LAWS(MAD)-1968-6-16

RAJAMMAL Vs. ASSOCIATED TRANSPORT COMPANY AND ANR.

Decided On June 26, 1968
RAJAMMAL Appellant
V/S
Associated Transport Company Respondents

JUDGEMENT

(1.) THIS appeal arises out of Original Petition No. 107 of 1963 filed by the appellant, Rajammal, before the Motor Accidents Claims Tribunal, Madras, under Section 110 of the Motor Vehicles Act, 1939. One Nallan Naicker, the husband of the appellant, Rajammal, was travelling in lorry MSZ 4627 on 2nd March, 1963, at about 9 -50 A.M. The lorry belonged to Messrs. Associated Transport Company, the first respondent, and it had been insured with the second respondent, the Motor Owners Insurance Company, as required by Sections 94 and 95 of the Act. The lorry was loaded with iron shafts, and the lorry was transporting them from the Madras Harbour to a company called Shardlow India Ltd. The lorry came along the main road, Madhavaram High Road, which runs from south to north, and then entered the compound called Huzur Gardens, in a portion of which the company Shardlow India Ltd., is situated. There are two gates to the Huzur Garden facing Madhavaram High Road. One was an entrance and the other, an exit gate. The lorry came along Madhavaram High Road, turned west into Huzur Gardens and after passing about 2 furlongs, turned north to reach Shardlow India Ltd., which was about a furlong north. Just after the turning, some of the iron shafts rolled back from the lorry and Nallan Naicker who was seated on the top of the shafts was thrown down and struck by some of the shafts. He was in due course removed to the hospital and he died within a few hours as a result of the injuries sustained in the above manner. On these facts, Rajammal preferred a claim for Rs. 15,000.

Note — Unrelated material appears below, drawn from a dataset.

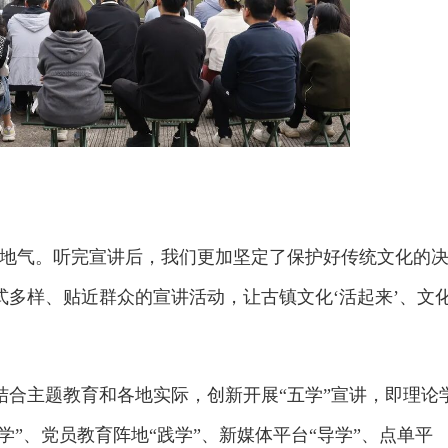
接地气。听完宣讲后，我们更加坚定了保护好传统文化的
多样、贴近群众的宣讲活动，让古镇文化‘活起来’、文
结合主题教育和各地实际，创新开展“五学”宣讲，即理论
学”、党员教育阵地“践学”、新媒体平台“导学”、点单平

(2.) THE main basis of the claim was that the driver of the lorry, one Jayaraj, as disclosed by the evidence on her side, was driving the lorry at an excessive speed. It would also appear that the iron shafts had not been tied properly. They were tied by a rope about 1/2" in diameter and there was no rear covering to prevent them from sliding backwards. The real ground of the claim was that the driver was driving the vehicle fast and was, therefore;, negligent and that the incident which resulted in the death of the deceased was as a result of the negligence of the driver of the vehicle and therefore the owner of the vehicle would be liable; and because it had been insured, the second respondent, the Insurance Company would also be liable.

(3.) THE claim was resisted by the owner on the ground that there was no negligence on the part of the driver and that he had been driving the vehicle at a low speed of ten miles. It was also pleaded that the quantum of the claim was excessive.